I do not think that this up and down bending of the lock washer tabs was the design. You will note in your picture that all 6 of the outside tabs are bent just a little bit upward.  This would then work like a spring to hold only the top nut in place relative to the shaft.  However, the bottom nut can then vibrate loose, fall off, and then the lock washer can fall off, followed by the rest of the parts!   

Yes, I was concerned that if I bent the tabs over harder that they might break off, and probably will if I had to straighten them more than once.  This is a design flaw if one cannot find replacement washer!  But for me it worked the first time.  I did not bend them to a complete 90 degrees, but they are close, greater than 60 degrees.  I figured it the tabs did break off, Matt at PM would be able to get me another... or I would just have to make one.

 I adjusted the first nut to a proper tightness by using the z-axis crank.  I would apply just a little pressure to it so see if it was about to drift down.  If so I tighten the nut a bit more until it did not.  Then added just a little more.  The lock washer tabs and the shaft key way have limited adjustment, but I assume that is the reason for there being 6 tabs.   Three for the upper nut and three for the lower nut.  I then put the lockwasher on, bent the tab a bit to hold the nut in place and then added the lower nut and adjusted the lower nut until lightly tight and bent its lock washer tab.   I then checked the drift again and things seem to be OK.  So I bent the tabs to final position.  

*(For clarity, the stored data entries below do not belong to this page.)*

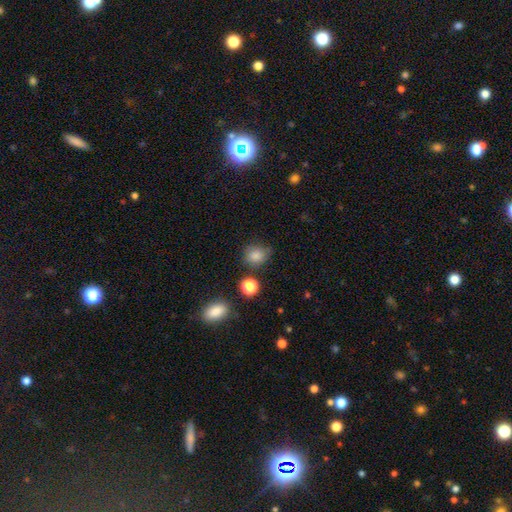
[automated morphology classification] Smooth or featured? smooth (84%)
How rounded? round (70%)
Merging? none (73%)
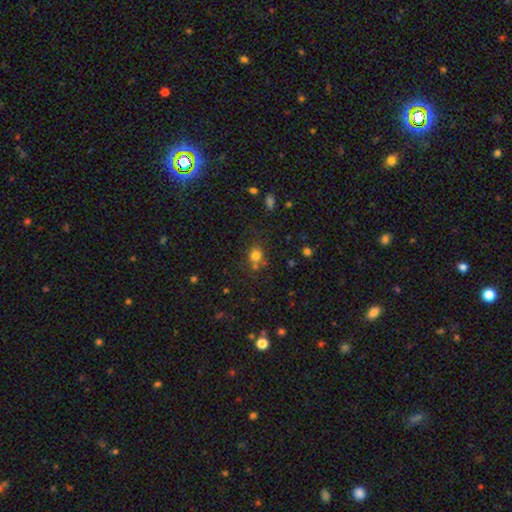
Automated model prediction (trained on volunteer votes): Smooth or featured? smooth (74%)
How rounded? round (75%)
Merging? none (63%)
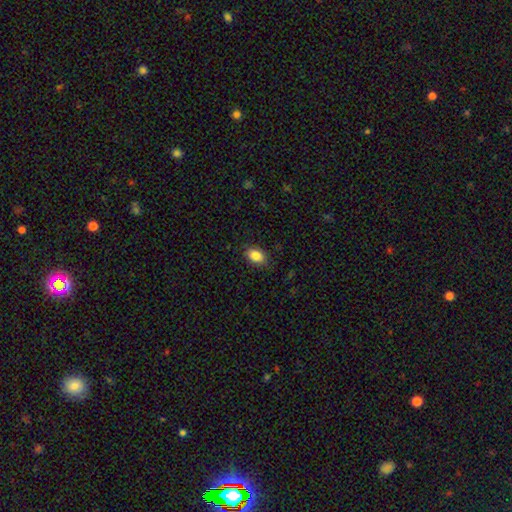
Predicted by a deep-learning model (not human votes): Smooth or featured? Predicted: smooth (p=0.87). How rounded? Predicted: in between (p=0.86). Merging? Predicted: none (p=0.86).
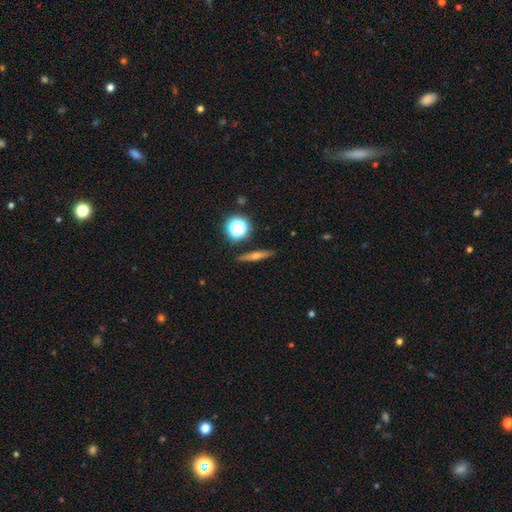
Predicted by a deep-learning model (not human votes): Smooth or featured? featured or disk (53%)
Edge-on disk? yes (94%)
Edge-on bulge? rounded (84%)
Merging? none (90%)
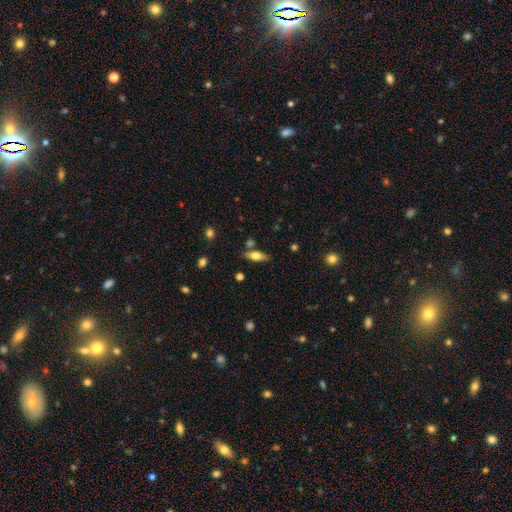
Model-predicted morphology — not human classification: type=smooth (66%); roundness=in between (70%); merging=none (77%).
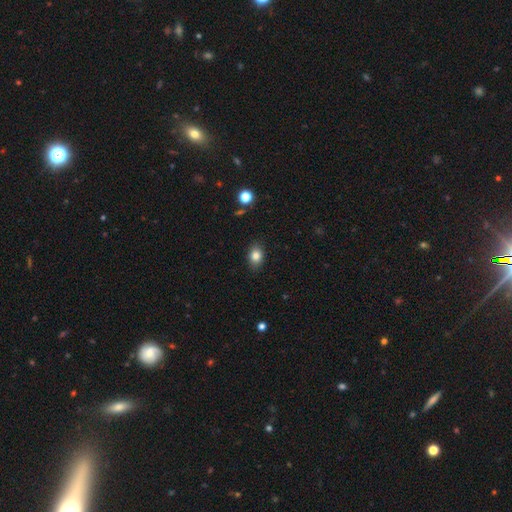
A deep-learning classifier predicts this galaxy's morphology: Overall: smooth (83%). How rounded: in between (69%; round 30%). Merging: none (86%).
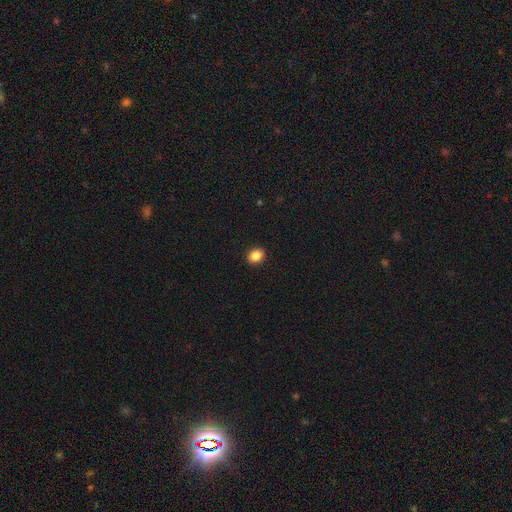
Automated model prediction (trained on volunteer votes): smooth_or_featured: smooth (p=0.87) [alt: star or artifact p=0.10]
how_rounded: round (p=0.58) [alt: in between p=0.41]
merging: none (p=0.92) [alt: minor disturbance p=0.05]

I found that not only did the power off drift stop but most of the knocking caused by the lousy fit of the z-axis crank gears went away.   I have repeated my up-down test with even more cycles multiple times and found that the z-position returns to zero within the hysteresis, which is about 0.002 in.  I am only sure of my measurements to about 0.001".  Hurray!  

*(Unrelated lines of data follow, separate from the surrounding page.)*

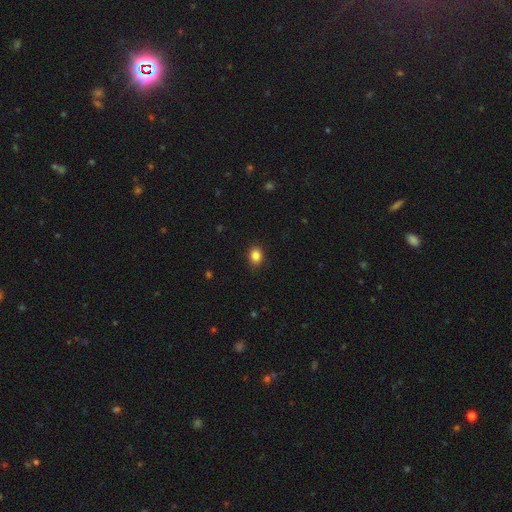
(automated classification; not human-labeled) Q: Smooth or featured?
A: smooth (86%); runner-up: star or artifact (10%)
Q: How rounded?
A: in between (51%); runner-up: round (48%)
Q: Merging?
A: none (87%); runner-up: minor disturbance (10%)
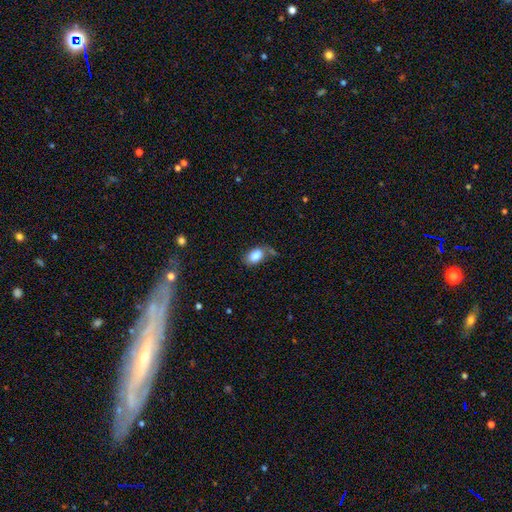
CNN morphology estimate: smooth-or-featured: smooth: 84% | featured or disk: 8% | star or artifact: 8%
  how-rounded: in between: 87% | round: 12% | cigar-shaped: 1%
  merging: none: 64% | minor disturbance: 21% | merger: 9% | major disturbance: 6%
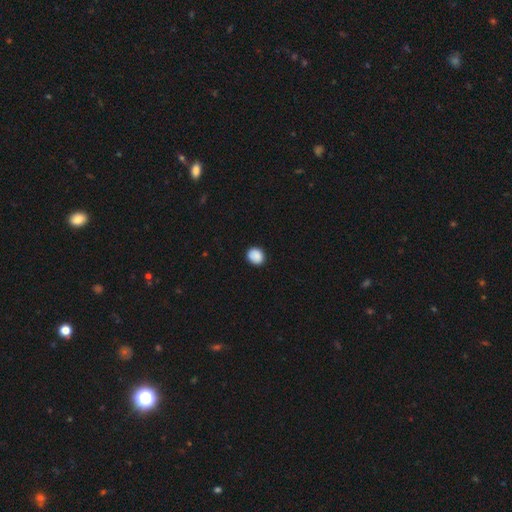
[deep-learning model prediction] A smooth galaxy with no disk features (89%) that is round (69%).

Vote fractions:
- Smooth or featured? smooth: 89% / star or artifact: 8% / featured or disk: 3%
- How rounded? round: 69% / in between: 30% / cigar-shaped: 1%
- Merging? none: 87% / minor disturbance: 10% / major disturbance: 2% / merger: 1%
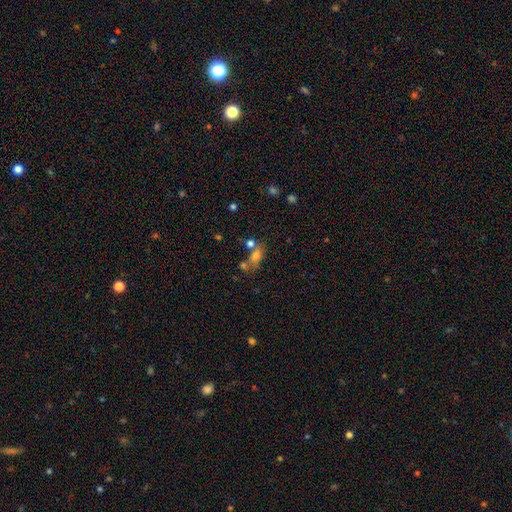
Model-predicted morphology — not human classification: smooth_or_featured: smooth (p=0.69) [alt: featured or disk p=0.17]
how_rounded: in between (p=0.73) [alt: round p=0.20]
merging: none (p=0.41) [alt: merger p=0.36]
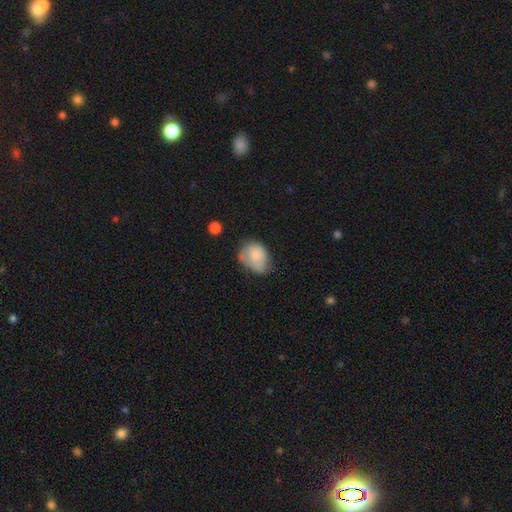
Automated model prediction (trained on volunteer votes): Smooth or featured: smooth — 71% (featured or disk — 22%)
How rounded: in between — 57% (round — 42%)
Merging: minor disturbance — 42% (none — 35%)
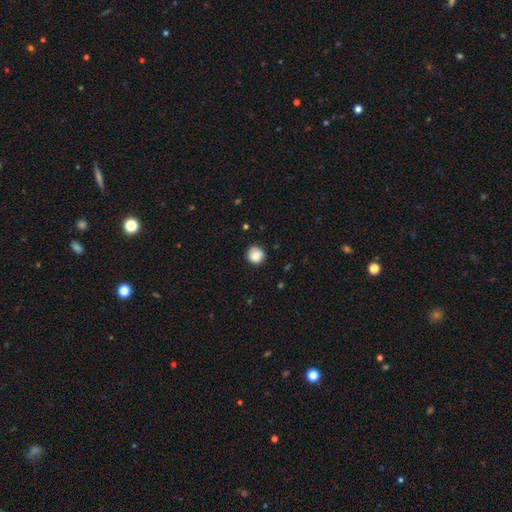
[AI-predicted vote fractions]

I think the fundamental problem is that the stepper motor is none too large for all this weight, but does it the job.  When the z-axis screw is not tight on the end the head weight causes the z-axis screw to tilt back and forth just a little causing the coging of the stepper to unlock, lock and unlock repeatedly allowing it to turn.  This goes into a resonance and speeds up.... allowing the power down drift.   The downward drift would also happen when the motor was trying to pull the head up and so the inaccuracy in up motion.  If this concept is correct then this maybe an actual flexing of the z-axis screw which also means that it is applying a small thrust to the z-axis crank gear causing the noise.  A better design would be that there is another bearing above the z-axis gear. 

Hope this helps you or others, or at least reassures you that you had fixed it in a manor that works.  

By the way, I am pretty happy with all of my interactions with PM.  Matt and his gang are pretty helpful.  Now if we could just get good, detailed manuals, especially of the electronic parts and.... in English.    By the way, I will attach a picture of my Mill in place in my tight basement spot right after I got it put back together ...  somewhat.  Electrical cabinet on the right and the dolly wheels.  I will block the base off the  dolly wheels and level it when I am sure that this is exactly where I want it.  For now it is working.  

Dave


----------